Instructions for the task:
Copy the rows word for word, starting at the beginning of the rows and ending with the line that contains "Pipe Unions". Leave the pictures out of your copy.

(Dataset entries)
————

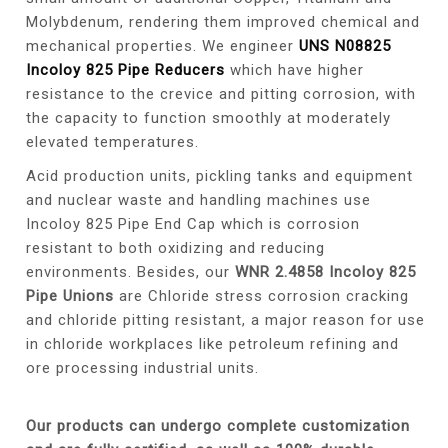
Molybdenum, rendering them improved chemical and
mechanical properties. We engineer
UNS N08825
Incoloy 825 Pipe Reducers
which have higher
resistance to the crevice and pitting corrosion, with
the capacity to function smoothly at moderately
elevated temperatures.
Acid production units, pickling tanks and equipment
and nuclear waste and handling machines use
Incoloy 825 Pipe End Cap which is corrosion
resistant to both oxidizing and reducing
environments. Besides, our
WNR 2.4858 Incoloy 825
Pipe Unions
are Chloride stress corrosion cracking
and chloride pitting resistant, a major reason for use
in chloride workplaces like petroleum refining and
ore processing industrial units.
Our products can undergo complete customization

————

Output:
Molybdenum, rendering them improved chemical and
mechanical properties. We engineer
UNS N08825
Incoloy 825 Pipe Reducers
which have higher
resistance to the crevice and pitting corrosion, with
the capacity to function smoothly at moderately
elevated temperatures.
Acid production units, pickling tanks and equipment
and nuclear waste and handling machines use
Incoloy 825 Pipe End Cap which is corrosion
resistant to both oxidizing and reducing
environments. Besides, our
WNR 2.4858 Incoloy 825
Pipe Unions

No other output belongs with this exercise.